>>>
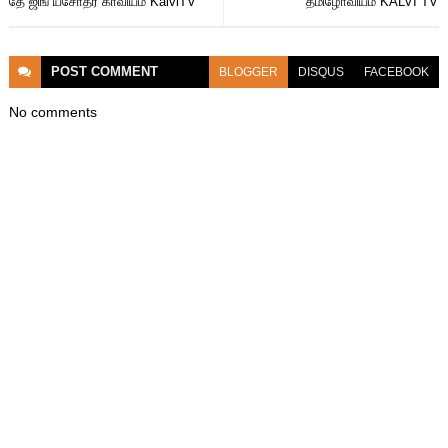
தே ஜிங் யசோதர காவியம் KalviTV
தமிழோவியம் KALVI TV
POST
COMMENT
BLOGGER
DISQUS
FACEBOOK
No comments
<<<
**DIRECTIONS FOR THIS TASK**
This task asks for the data above repeated exactly, without a single picture.

**EXERCISE RESULT**
தே ஜிங் யசோதர காவியம் KalviTV
தமிழோவியம் KALVI TV
POST
COMMENT
BLOGGER
DISQUS
FACEBOOK
No comments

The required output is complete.